Entah perasaannya untuk Mikha saat ini seperti apa, namun melihat nya menangis ia pun tidak tega. Bram sekilas mengingat kenangan mereka waktu dulu yang masih menjadi sepasang kekasih, sebelum ego dan ambisi Mikha memberikan luka di hati nya.
"Iya kamu bersih-bersih dulu, aku buatin teh hangat" kata Mikha sambil memberanikan diri nya mengecup pipi Bram.
Selama ini ia hanya diam jika Bram tidak peduli pada nya, kali ini ia ingin berusaha lagi untuk mendapatkan hati suaminya itu.
Bram berdehem, lalu pergi ke kamar untuk membersihkan diri terlebih dahulu.
Mikha memotong kue yang tadi ia beli sebelum pulang ke apartemen nya, kemudian menyiapkan teh hangat untuk Bram.
Aku akan berusaha lagi, batin Mikha.
Bram sudah terlihat segar, wajah lelah yang tadi terlihat sudah berganti dengan wajah yang bersih dan tentunya tampan.
Mikha tersenyum manis, lalu meletakkan kue dan teh di atas meja.
"Tadi aku mampir beli kue, sudah tengah malam gak baik kalau makan yang berat. Dengan kue ini bisa mengganjal perut yang lapar"
Bram mendaratkan bokong nya di atas sofa, kemudian ia mengambil kue yang sudah di potong di atas piring kecil.
"Enak?" tanya Mikha dengan wajah penasaran.
"Not bad" kata Bram sambil terus menjejalkan kue itu masuk ke dalam mulutnya.
Tampak Bram menikmati nya, lalu menyeruput teh yang ada di depan nya.
"Kamu pasti lelah, aku pijat ya?" Mikha mengambil alat pijat di dalam lemari, ia mulai menggerakkan alat tersebut di punggung milik Bram.
"Sudah cukup" Bram merilekskan otot-otot nya.
Tanpa di rencanakan sebelum nya, ia duduk di pangkuan Bram. Matanya menatap lembut, ia sekilas mengecup bibir milik Bram.
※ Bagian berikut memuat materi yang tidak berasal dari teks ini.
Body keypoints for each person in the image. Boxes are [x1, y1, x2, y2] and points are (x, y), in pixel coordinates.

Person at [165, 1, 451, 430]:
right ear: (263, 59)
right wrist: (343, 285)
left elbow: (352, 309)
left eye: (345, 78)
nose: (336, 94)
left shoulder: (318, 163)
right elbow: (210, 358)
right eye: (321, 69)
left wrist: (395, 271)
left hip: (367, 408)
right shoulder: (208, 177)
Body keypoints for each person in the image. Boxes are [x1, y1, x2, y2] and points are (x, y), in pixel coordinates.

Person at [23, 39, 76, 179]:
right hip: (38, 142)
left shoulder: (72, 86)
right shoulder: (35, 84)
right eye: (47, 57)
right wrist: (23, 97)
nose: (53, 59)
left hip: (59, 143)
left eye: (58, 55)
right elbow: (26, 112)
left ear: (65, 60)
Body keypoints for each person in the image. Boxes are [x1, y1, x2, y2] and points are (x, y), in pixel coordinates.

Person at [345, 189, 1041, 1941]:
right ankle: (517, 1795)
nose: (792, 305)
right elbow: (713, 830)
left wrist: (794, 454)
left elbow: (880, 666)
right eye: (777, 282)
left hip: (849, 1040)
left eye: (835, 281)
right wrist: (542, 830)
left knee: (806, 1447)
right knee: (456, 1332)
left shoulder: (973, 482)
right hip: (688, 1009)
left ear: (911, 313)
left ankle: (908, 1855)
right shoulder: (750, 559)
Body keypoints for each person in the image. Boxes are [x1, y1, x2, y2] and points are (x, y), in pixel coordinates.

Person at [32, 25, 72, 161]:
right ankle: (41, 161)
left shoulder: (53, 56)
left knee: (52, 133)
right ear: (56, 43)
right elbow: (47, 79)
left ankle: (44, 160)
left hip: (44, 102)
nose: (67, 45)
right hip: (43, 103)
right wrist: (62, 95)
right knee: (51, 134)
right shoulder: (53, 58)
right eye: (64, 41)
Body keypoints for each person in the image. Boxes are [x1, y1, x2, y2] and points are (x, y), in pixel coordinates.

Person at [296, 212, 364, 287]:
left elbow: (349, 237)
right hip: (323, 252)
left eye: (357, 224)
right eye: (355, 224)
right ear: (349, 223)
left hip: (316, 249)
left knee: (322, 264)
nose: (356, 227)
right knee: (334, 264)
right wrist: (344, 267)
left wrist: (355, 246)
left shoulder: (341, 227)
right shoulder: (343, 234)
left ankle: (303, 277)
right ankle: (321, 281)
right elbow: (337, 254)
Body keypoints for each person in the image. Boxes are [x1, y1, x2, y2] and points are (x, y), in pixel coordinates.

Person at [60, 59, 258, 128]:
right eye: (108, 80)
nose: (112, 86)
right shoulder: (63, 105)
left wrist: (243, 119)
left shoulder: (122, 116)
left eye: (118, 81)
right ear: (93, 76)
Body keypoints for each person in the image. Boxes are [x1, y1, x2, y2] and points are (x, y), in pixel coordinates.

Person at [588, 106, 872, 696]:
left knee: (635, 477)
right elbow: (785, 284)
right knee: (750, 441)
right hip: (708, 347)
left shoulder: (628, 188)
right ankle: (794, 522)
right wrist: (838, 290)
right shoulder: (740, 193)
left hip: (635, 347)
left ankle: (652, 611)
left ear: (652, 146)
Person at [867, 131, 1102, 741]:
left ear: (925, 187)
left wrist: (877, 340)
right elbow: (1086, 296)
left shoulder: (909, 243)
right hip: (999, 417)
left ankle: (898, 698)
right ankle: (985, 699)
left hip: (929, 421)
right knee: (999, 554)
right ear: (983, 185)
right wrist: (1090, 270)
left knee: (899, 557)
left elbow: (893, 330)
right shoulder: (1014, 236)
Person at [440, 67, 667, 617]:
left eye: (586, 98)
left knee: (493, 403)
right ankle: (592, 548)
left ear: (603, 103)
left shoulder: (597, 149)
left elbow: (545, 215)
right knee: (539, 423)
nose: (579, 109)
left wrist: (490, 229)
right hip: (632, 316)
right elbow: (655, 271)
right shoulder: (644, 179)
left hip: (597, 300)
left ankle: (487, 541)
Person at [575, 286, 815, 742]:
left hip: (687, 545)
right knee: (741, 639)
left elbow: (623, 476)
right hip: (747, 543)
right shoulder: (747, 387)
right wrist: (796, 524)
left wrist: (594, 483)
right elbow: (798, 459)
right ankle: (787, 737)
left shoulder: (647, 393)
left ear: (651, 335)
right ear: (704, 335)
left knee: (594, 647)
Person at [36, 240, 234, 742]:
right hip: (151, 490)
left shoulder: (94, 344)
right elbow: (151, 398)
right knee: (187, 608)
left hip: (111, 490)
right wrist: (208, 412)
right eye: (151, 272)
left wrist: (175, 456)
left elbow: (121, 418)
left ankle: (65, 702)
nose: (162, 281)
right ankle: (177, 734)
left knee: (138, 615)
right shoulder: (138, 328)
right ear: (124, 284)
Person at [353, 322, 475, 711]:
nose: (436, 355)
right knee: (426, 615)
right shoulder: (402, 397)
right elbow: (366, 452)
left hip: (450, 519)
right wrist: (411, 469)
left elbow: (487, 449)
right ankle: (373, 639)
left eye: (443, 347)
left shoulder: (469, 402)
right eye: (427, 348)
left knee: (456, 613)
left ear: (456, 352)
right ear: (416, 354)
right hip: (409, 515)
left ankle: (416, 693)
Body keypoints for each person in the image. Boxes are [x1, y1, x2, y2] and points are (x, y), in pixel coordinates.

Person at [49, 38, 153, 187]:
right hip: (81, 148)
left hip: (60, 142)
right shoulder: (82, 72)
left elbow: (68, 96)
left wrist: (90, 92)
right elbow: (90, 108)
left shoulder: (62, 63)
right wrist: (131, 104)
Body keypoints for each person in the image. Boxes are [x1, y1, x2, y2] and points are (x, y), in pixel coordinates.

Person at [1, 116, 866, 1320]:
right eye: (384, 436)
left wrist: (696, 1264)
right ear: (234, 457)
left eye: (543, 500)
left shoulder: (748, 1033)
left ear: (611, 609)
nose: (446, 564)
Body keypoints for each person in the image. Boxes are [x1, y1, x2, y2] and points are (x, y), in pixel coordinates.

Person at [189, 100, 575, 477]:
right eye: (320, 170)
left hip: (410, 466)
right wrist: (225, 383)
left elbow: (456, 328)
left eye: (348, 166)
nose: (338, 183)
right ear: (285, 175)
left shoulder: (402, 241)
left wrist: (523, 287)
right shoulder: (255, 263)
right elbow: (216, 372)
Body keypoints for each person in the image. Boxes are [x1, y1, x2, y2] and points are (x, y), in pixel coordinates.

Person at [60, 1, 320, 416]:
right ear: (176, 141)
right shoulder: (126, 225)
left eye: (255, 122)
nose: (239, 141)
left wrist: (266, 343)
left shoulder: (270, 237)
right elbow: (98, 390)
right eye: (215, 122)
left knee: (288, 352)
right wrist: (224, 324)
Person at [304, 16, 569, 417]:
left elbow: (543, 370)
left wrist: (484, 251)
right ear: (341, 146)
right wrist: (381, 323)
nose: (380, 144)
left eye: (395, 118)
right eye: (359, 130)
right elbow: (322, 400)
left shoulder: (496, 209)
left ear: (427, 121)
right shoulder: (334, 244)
Mikha merutuki dirinya yang terlampau berani, namun tekad nya sudah bulat ia ingin membuat Bram jatuh cinta lagi pada diri nya.
Untuk malam ini ia ingin cosplay menjadi ani-ani halal untuk suami nya. Mikha dengan gencar memberikan serangan-serangan yang lembut dan memabukkan, membuat Bram pusing dan segera ingin melepaskan sesuatu di dalam milik nya.
"Kamu nakal" geram Bram sambil menggendong tubuh Mikha menuju ranjang di apartemen milik nya.
Tatapan Mikha yang sayu semakin membuat Bram semakin gila.
Ia membuka pakaian nya hingga hanya menyisakan dalaman nya saja, lalu dengan keras menindih tubuh Mikha yang langsung berteriak kecil karena cukup terasa sakit.
"Jangan menyesal karena sudah memancing ku" Bram memberikan hisapan kecil di daun telinga, membuat Mikha merasa geli namun ketagihan.
Mikha tanpa sadar mendesah, Bram semakin intens memberikan sentuhan yang membuat istrinya itu tak berdaya.